It has become known as the little control tower that played a part in Hitler's downfall – now its story is set to be saved for future generations.

The owners of the building, on the former RAF North Creake airfield, have gathered together its history and that of the rest of its base - including the pivotal role it played in the Normandy Landings - in a book, Control Tower Calling.

Eastern Daily Press: RAF North Creake Control Tower with FO Faulkner & LAC Harrison on duty

Claire Nugent and Nigel Morter now run the site, just off the B1105 between Fakenham and Wells, as a beautifully restored Art Deco bed and breakfast and want to preserve its stories.

The book looks back on the history of the station, the airmen who were lost and those who survived, as well as the story of the couple's own love affair with the control tower.

Eastern Daily Press: The Control Tower in North Creake in 1945

Mr Morter, a former academic, said: "Once we met veterans with all their stories and memories, I felt compelled to capture this story.”

Mrs Nugent added: “Local people arrived at our door clutching pieces of paper - log books for us to scan, the 1944 Christmas menu, original photographs and other priceless - to us - original documents.

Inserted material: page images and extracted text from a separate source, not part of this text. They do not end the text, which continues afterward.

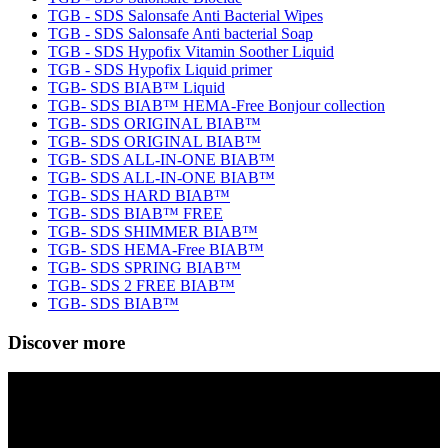
TGB - SDS Salonsafe Anti Bacterial Wipes
TGB - SDS Salonsafe Anti bacterial Soap
TGB - SDS Hypofix Vitamin Soother Liquid
TGB - SDS Hypofix Liquid primer
TGB- SDS BIAB™ Liquid
TGB- SDS BIAB™ HEMA-Free Bonjour collection
TGB- SDS ORIGINAL BIAB™
TGB- SDS ORIGINAL BIAB™
TGB- SDS ALL-IN-ONE BIAB™
TGB- SDS ALL-IN-ONE BIAB™
TGB- SDS HARD BIAB™
TGB- SDS BIAB™ FREE
TGB- SDS SHIMMER BIAB™
TGB- SDS HEMA-Free BIAB™
TGB- SDS SPRING BIAB™
TGB- SDS 2 FREE BIAB™
TGB- SDS BIAB™
Discover more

“We knew then, the history was going to become a very large part of our lives.”   

Eastern Daily Press: The Control Tower in North Creake in 1945

The couple are planning a series of events and special stays at the tower this summer, which marks the 80th anniversary of the base opening, and also of D-Day.

It is also 10 years since the couple opened the B&B.

The base became operational just before D-Day and its first operation saw 199 Squadron fly out in support of the landings on the night of June 5, the day before the invasion.

Eastern Daily Press: The Control Tower at North Creake

The squadron's Stirling bombers were fitted with radar jamming equipment and flew circuits near the Normandy coast to conceal the position of Allied aircraft and confuse the German air defences.

Towards the end of the war, Halifax bombers were also flown from the base.

North Creake's main runway was 2,000m long and intersected with two smaller runways.

There were 36 aircraft dispersal points and three hangars, technical and administration sites, and quarters for more than 3,000 servicemen and women. At its centre sat the control tower.

Eastern Daily Press: The cover of Control Tower Calling

The base's operational history was short-lived. After the war it was used for the storage and scrapping of aircraft, mostly Mosquitoes.

It was decommissioned in 1947 and its runways were largely broken up.

The B1105 now slices through what was once the airfield's Technical Site, and its Nissen huts and two large hangars can still be spotted. 

Eastern Daily Press: Nigel Morter

With crowdfund support, currently at £6,000 of their £10,000 target, the couple plan to launch Mr Morter’s book. 

Since purchasing the Control Tower, they have also raised more than £50,000 for a memorial which now stands on the site

It consists of a Roll of Honour recording the 73 airmen who lost their lives while serving at the station and a sculpture of a Stirling bomber by Andy Knighton Sculptures.